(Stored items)
==*==

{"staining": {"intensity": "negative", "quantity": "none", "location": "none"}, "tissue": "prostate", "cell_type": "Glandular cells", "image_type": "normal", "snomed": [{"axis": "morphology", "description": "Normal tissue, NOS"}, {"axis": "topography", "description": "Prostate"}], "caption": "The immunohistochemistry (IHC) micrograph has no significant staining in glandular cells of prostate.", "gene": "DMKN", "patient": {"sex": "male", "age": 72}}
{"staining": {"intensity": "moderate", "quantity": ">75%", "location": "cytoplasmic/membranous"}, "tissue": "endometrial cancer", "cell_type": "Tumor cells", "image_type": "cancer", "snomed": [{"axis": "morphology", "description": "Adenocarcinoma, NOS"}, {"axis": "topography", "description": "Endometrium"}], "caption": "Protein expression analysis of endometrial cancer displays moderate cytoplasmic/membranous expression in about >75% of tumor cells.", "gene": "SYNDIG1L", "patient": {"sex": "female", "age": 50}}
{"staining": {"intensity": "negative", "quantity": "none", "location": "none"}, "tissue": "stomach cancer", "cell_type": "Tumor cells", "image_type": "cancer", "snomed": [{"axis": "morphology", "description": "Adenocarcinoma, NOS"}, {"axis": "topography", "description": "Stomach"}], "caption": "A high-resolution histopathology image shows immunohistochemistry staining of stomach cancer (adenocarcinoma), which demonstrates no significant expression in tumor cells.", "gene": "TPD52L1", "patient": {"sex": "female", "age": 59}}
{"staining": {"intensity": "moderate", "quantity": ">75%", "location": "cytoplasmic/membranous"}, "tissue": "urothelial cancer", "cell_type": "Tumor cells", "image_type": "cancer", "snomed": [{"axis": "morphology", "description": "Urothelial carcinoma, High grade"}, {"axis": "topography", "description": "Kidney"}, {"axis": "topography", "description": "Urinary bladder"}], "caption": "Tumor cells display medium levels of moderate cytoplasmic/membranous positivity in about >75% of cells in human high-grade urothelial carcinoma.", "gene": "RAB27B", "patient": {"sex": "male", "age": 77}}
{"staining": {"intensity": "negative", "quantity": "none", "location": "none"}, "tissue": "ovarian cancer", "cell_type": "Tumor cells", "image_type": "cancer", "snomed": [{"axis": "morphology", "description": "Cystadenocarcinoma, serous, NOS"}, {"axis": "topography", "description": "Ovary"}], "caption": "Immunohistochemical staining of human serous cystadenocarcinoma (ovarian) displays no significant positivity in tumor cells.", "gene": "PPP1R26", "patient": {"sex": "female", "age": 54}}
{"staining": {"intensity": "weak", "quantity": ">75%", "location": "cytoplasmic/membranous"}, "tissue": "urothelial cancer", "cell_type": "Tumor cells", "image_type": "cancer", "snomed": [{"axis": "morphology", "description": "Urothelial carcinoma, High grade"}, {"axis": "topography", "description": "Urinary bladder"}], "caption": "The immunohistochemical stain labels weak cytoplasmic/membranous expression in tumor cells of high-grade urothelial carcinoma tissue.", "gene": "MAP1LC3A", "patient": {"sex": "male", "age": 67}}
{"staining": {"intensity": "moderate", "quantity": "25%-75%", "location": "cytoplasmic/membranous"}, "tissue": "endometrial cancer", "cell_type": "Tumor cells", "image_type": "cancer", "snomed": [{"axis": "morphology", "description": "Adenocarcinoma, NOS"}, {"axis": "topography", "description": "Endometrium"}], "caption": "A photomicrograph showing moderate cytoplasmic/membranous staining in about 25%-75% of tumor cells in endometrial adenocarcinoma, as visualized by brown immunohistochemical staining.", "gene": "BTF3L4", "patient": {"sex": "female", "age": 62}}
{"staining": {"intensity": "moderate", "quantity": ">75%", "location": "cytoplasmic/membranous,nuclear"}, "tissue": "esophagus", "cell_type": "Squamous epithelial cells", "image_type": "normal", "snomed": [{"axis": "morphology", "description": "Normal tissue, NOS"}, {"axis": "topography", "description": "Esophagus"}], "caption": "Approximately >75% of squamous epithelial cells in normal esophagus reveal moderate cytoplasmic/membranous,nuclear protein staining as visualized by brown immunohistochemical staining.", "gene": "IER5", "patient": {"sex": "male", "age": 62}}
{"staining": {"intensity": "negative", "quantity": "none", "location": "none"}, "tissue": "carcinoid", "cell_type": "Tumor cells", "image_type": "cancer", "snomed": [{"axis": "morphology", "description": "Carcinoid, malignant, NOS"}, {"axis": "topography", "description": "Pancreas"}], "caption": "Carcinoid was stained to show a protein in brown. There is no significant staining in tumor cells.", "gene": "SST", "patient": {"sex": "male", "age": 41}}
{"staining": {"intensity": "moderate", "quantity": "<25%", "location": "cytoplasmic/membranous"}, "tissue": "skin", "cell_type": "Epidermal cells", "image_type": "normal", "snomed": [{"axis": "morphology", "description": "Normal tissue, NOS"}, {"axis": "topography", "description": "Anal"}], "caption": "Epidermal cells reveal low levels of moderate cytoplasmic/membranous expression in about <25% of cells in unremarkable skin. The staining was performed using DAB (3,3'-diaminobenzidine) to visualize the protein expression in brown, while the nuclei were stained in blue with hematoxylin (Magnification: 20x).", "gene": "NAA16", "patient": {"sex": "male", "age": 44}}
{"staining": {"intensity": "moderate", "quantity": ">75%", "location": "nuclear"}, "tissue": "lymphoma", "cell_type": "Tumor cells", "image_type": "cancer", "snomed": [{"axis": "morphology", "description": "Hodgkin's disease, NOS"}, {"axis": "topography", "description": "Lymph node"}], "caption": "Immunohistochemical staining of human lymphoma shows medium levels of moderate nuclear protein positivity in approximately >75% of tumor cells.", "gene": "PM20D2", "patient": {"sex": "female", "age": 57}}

==*==

> [What you have to do]: Bring together every line in the entries that holds the string "human".

> [Answer section]:
{"staining": {"intensity": "moderate", "quantity": ">75%", "location": "cytoplasmic/membranous"}, "tissue": "urothelial cancer", "cell_type": "Tumor cells", "image_type": "cancer", "snomed": [{"axis": "morphology", "description": "Urothelial carcinoma, High grade"}, {"axis": "topography", "description": "Kidney"}, {"axis": "topography", "description": "Urinary bladder"}], "caption": "Tumor cells display medium levels of moderate cytoplasmic/membranous positivity in about >75% of cells in human high-grade urothelial carcinoma.", "gene": "RAB27B", "patient": {"sex": "male", "age": 77}}
{"staining": {"intensity": "negative", "quantity": "none", "location": "none"}, "tissue": "ovarian cancer", "cell_type": "Tumor cells", "image_type": "cancer", "snomed": [{"axis": "morphology", "description": "Cystadenocarcinoma, serous, NOS"}, {"axis": "topography", "description": "Ovary"}], "caption": "Immunohistochemical staining of human serous cystadenocarcinoma (ovarian) displays no significant positivity in tumor cells.", "gene": "PPP1R26", "patient": {"sex": "female", "age": 54}}
{"staining": {"intensity": "moderate", "quantity": ">75%", "location": "nuclear"}, "tissue": "lymphoma", "cell_type": "Tumor cells", "image_type": "cancer", "snomed": [{"axis": "morphology", "description": "Hodgkin's disease, NOS"}, {"axis": "topography", "description": "Lymph node"}], "caption": "Immunohistochemical staining of human lymphoma shows medium levels of moderate nuclear protein positivity in approximately >75% of tumor cells.", "gene": "PM20D2", "patient": {"sex": "female", "age": 57}}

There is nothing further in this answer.